Mengajarkan kepada mereka, bagaimana caranya untuk mendekatkan diri kepada Allah, menjalankan semua perintahnya dan meninggalkan semua larangannya.
Zakki kemudian bergantian menyalami Ustadz Sarwan, yang juga memeluknya dengan hangat.
"Jika Nak Zakki sudah benar-benar merasa pulih dan sehat, segeralah kembali ke pondok, santri putra sudah sangat menantikan kehadiranmu," ucap Ustadz Sarwan, selaku ketua yayasan An-nur, yang di tunjuk langsung oleh Ustadz Hasan.
"Inh sya Allah, secepatnya saya akan kembali ke pondok, Tadz" sahut Zakki.
Pria itu lantas menghadap ke arah Ummi Syarifah, istri Ustadz Hasan lalu menyapanya dengan hormat, sambil melipat kedua tangan di depan d**a.
Sedangkan kepada Adiva, dan Jamila, Zakki hanya tersenyum samar sambil sedikit mengangguk, sebagai isyarat jika ia menyapa gadis berusia 25 dan 20 tahun itu.
Jamila yang sejak tadi senyum-senyum sendiri melihat ke arah Zakki, langsung mencubit lengan Adiva sambil membisikkan sesuatu, "Mas Zakki semakin tampan ya, Mbak. Auranya sampai tumpah-tumpah begitu."
Adiva langsung mengikut perut Jamila, serayak melirik tajam ke arah sepupunya itu.
"Jaga pandangan," bisik Adiva dengan penuh penekanan, yang langsung membuat Jamila terdiam sambil mencebikkan bibirnya.
"Kamu kemana saja sih, sayang? Bikin Ayah dan Bunda kuatir saja. Untung Pak Supri cepat bilang kalau kamu ke masjid Agung," ucap Bunda Hanum tatkala Zakki mengambil tempat duduk di sampingnya.
"Maaf, Bun, Zakki tidak sempat pamit," jawab Zakki singkat, tanpa berniat menjawab pertanyaan sang Bunda, kemana saja ia pergi sejak semalam.
Pria itu kemudian meraih tangan sang Bunda, lalu menggenggamnya dengan erat, membuat Bunda Hanum tersenyum bahagia melihatnya.
Dapat di lihat, jika Zakki sangat menyayangi Bundanya, begitu juga sebaliknya.
"Adiva, apa kabar?
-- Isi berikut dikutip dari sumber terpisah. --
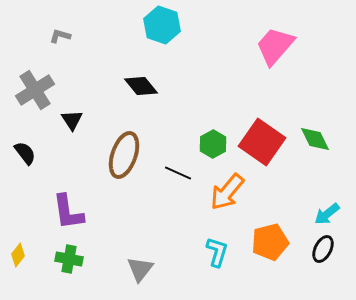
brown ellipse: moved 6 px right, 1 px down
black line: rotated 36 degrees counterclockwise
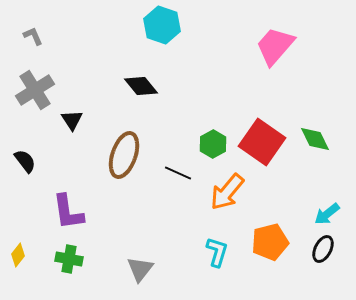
gray L-shape: moved 27 px left; rotated 50 degrees clockwise
black semicircle: moved 8 px down
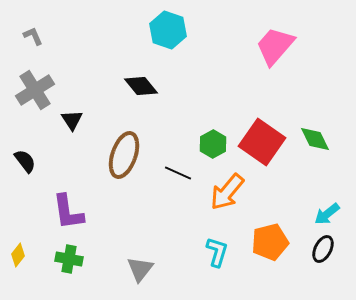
cyan hexagon: moved 6 px right, 5 px down
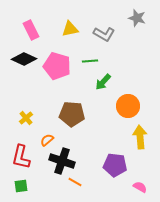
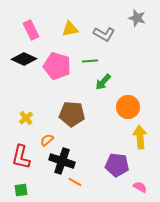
orange circle: moved 1 px down
purple pentagon: moved 2 px right
green square: moved 4 px down
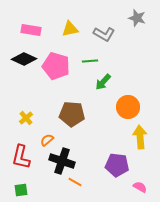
pink rectangle: rotated 54 degrees counterclockwise
pink pentagon: moved 1 px left
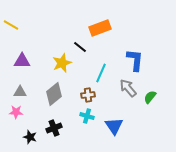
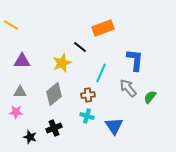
orange rectangle: moved 3 px right
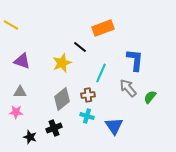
purple triangle: rotated 18 degrees clockwise
gray diamond: moved 8 px right, 5 px down
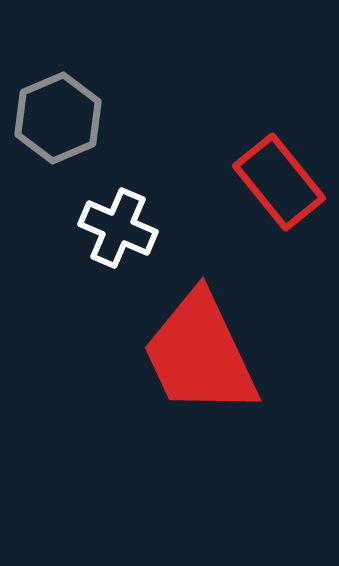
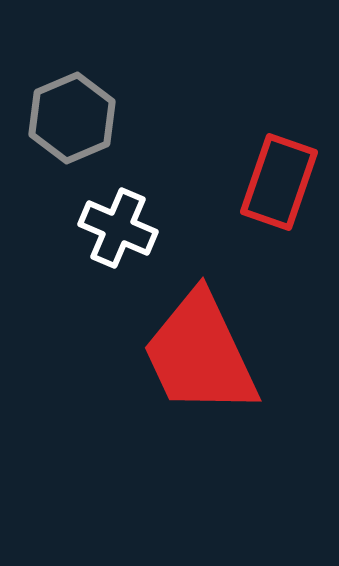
gray hexagon: moved 14 px right
red rectangle: rotated 58 degrees clockwise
Kuliah kamu bagaimana?" tanya Zakki mengalihkan suasana.
"Waah ... ternyata Mas Zakki sangat perhatian kepada Mbak Diva, ya," seloroh Jamila, yang langsung mendapat pelototan dari Ummi Syarifah.
"Tidak ada salahnya kita menanyakan kabar seorang teman," sahut Zakki datar.
Adiva yang sejak tadi menunduk, perlahan mengangkat kepalanya.
"Alhamdulillah, kabar ku baik-baik saja, Mas Zakki, kuliah juga lancar," jawab Adiva tersenyum lembut, sambil sesekali melihat ke arah Zakki.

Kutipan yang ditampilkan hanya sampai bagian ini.